I’ve been rolling around the ad industry for over 15 years now, and if there’s one thing I can say without equivocation it’s that we are all really, really good at talking. Sometimes, like a blathering slot machine, we discuss meaningful things and spew forth cogent thoughts. All too often, regrettably, we sit in meeting after meeting fooling ourselves into thinking we’re proactively dominating the paradigm or some other jargon-laden wonk term, when in fact we’re merely staging a live-action “Seinfeld” episode about advertising. A lot of talk about nothing.

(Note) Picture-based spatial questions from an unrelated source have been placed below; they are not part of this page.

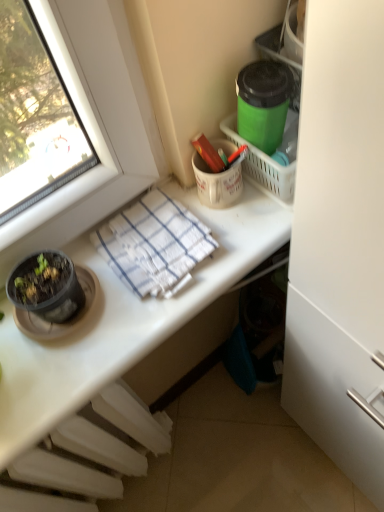
The height and width of the screenshot is (512, 384). Find the location of `white woven towel at center`. white woven towel at center is located at coordinates (154, 244).

What is the approximate width of green matte container at upper right?

It is 8.23 centimeters.

Locate an element on the screen. This screenshot has width=384, height=512. white woven towel at center is located at coordinates (154, 244).

Is there a large distance between white plastic radiator at lower left and green matte container at upper right?

No.

Considering the positions of points (99, 460) and (257, 140), is point (99, 460) farther from camera compared to point (257, 140)?

Yes, point (99, 460) is farther from viewer.

The width and height of the screenshot is (384, 512). I want to click on appliance that is above the white plastic radiator at lower left (from a real-world perspective), so click(263, 103).

Looking at their sizes, would you say white plastic radiator at lower left is wider or thinner than white woven towel at center?

white plastic radiator at lower left is thinner than white woven towel at center.

Identify the location of blanket that is above the white plastic radiator at lower left (from the image's perspective). This screenshot has width=384, height=512. (154, 244).

How distant is white plastic radiator at lower left from white woven towel at center?

white plastic radiator at lower left and white woven towel at center are 38.78 centimeters apart from each other.

Is white plastic radiator at lower left bigger or smaller than white woven towel at center?

white plastic radiator at lower left is bigger than white woven towel at center.

Is green matte container at upper right not near white glossy desk at upper center?

No, there isn't a large distance between green matte container at upper right and white glossy desk at upper center.

How distant is green matte container at upper right from white glossy desk at upper center?

→ green matte container at upper right and white glossy desk at upper center are 28.36 centimeters apart.

Consider the image. Is green matte container at upper right wider than white glossy desk at upper center?

No, green matte container at upper right is not wider than white glossy desk at upper center.

From the image's perspective, is green matte container at upper right under white glossy desk at upper center?

No, from the image's perspective, green matte container at upper right is not beneath white glossy desk at upper center.

From the image's perspective, is white glossy desk at upper center located above white woven towel at center?

No.

In the image, is white glossy desk at upper center on the left side or the right side of white woven towel at center?

In the image, white glossy desk at upper center appears on the left side of white woven towel at center.

Is white glossy desk at upper center in front of or behind white woven towel at center in the image?

white glossy desk at upper center is positioned closer to the viewer than white woven towel at center.

Can you tell me how much white glossy desk at upper center and white woven towel at center differ in facing direction?

0.000687 degrees separate the facing orientations of white glossy desk at upper center and white woven towel at center.

Considering their positions, is green matte container at upper right located in front of or behind white plastic radiator at lower left?

green matte container at upper right is in front of white plastic radiator at lower left.

Is green matte container at upper right placed right next to white plastic radiator at lower left?

There is a gap between green matte container at upper right and white plastic radiator at lower left.

Identify the location of radiator below the green matte container at upper right (from the image's perspective). (87, 456).

Is green matte container at upper right outside of white plastic radiator at lower left?

Yes.

Considering the positions of objects green matte container at upper right and white woven towel at center in the image provided, who is in front, green matte container at upper right or white woven towel at center?

green matte container at upper right.

Considering the sizes of objects green matte container at upper right and white woven towel at center in the image provided, who is taller, green matte container at upper right or white woven towel at center?

green matte container at upper right is taller.

In terms of size, does green matte container at upper right appear bigger or smaller than white woven towel at center?

In the image, green matte container at upper right appears to be smaller than white woven towel at center.

From a real-world perspective, relative to white woven towel at center, is green matte container at upper right vertically above or below?

green matte container at upper right is situated higher than white woven towel at center in the real world.

Does point (154, 233) appear closer or farther from the camera than point (286, 102)?

Point (154, 233) appears to be farther away from the viewer than point (286, 102).

From the image's perspective, which object appears higher, white woven towel at center or green matte container at upper right?

green matte container at upper right, from the image's perspective.

Can you confirm if white woven towel at center is thinner than green matte container at upper right?

In fact, white woven towel at center might be wider than green matte container at upper right.

You are a GUI agent. You are given a task and a screenshot of the screen. Output one action in this format:
    pyautogui.click(x=<x>, y=<y>)
    Task: Click on the appliance in front of the white plastic radiator at lower left
    
    Given the screenshot: What is the action you would take?
    pyautogui.click(x=263, y=103)

Locate an element on the screen. radiator that is under the white woven towel at center (from a real-world perspective) is located at coordinates (87, 456).

From the image, which object appears to be farther from white glossy desk at upper center, white woven towel at center or green matte container at upper right?

Based on the image, green matte container at upper right appears to be further to white glossy desk at upper center.

Based on their spatial positions, is green matte container at upper right or white woven towel at center further from white plastic radiator at lower left?

Based on the image, green matte container at upper right appears to be further to white plastic radiator at lower left.

Consider the image. Looking at the image, which one is located closer to white glossy desk at upper center, green matte container at upper right or white plastic radiator at lower left?

The object closer to white glossy desk at upper center is white plastic radiator at lower left.

Looking at the image, which one is located further to white glossy desk at upper center, white plastic radiator at lower left or green matte container at upper right?

green matte container at upper right is further to white glossy desk at upper center.

Estimate the real-world distances between objects in this image. Which object is closer to white glossy desk at upper center, white plastic radiator at lower left or white woven towel at center?

Based on the image, white woven towel at center appears to be nearer to white glossy desk at upper center.

Estimate the real-world distances between objects in this image. Which object is closer to white woven towel at center, green matte container at upper right or white glossy desk at upper center?

white glossy desk at upper center lies closer to white woven towel at center than the other object.

Which object lies nearer to the anchor point green matte container at upper right, white woven towel at center or white plastic radiator at lower left?

white woven towel at center lies closer to green matte container at upper right than the other object.

Based on their spatial positions, is white glossy desk at upper center or white woven towel at center further from green matte container at upper right?

white glossy desk at upper center is further to green matte container at upper right.

Identify the location of desk between green matte container at upper right and white plastic radiator at lower left in the vertical direction. This screenshot has width=384, height=512. (123, 321).

The width and height of the screenshot is (384, 512). What are the coordinates of `blanket between green matte container at upper right and white plastic radiator at lower left vertically` in the screenshot? It's located at (154, 244).

At what (x,y) coordinates should I click in order to perform the action: click on blanket that lies between green matte container at upper right and white glossy desk at upper center from top to bottom. Please return your answer as a coordinate pair (x, y). This screenshot has width=384, height=512. Looking at the image, I should click on (154, 244).

This screenshot has height=512, width=384. I want to click on desk that lies between white woven towel at center and white plastic radiator at lower left from top to bottom, so click(x=123, y=321).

Unfortunately, we in ad-dom too often forget that a little meeting goes along way, instead believing that if one meeting is good, then two meetings are better. And a third meeting to make sure we were clear about what happened in the first two is awesome. Internal check-ins before the internal review. Pre-call meetings before the client conference call. Post-mortems after said call.

Shut it.

This just in from the Department of Duh: No work gets accomplished during a meeting. A few great ideas might be conceived during a blabberfest, but 99.9% involve disembowelment. It’s advertising, people. Quit talking about it and start doing it. And do you really wonder why consumers don’t want to “join the conversation”? I don’t want to either, and I’m paid to.

Here’s my list of necessary meetings:

  1. Initial strategy development
  2. Briefing
  3. Internal review of work
  4. Client presentation

Do you see “Brainstorm with Entire Agency Including the CFO” on this list? You do not.

I’d rant some more, but iCal just popped up with a meeting reminder.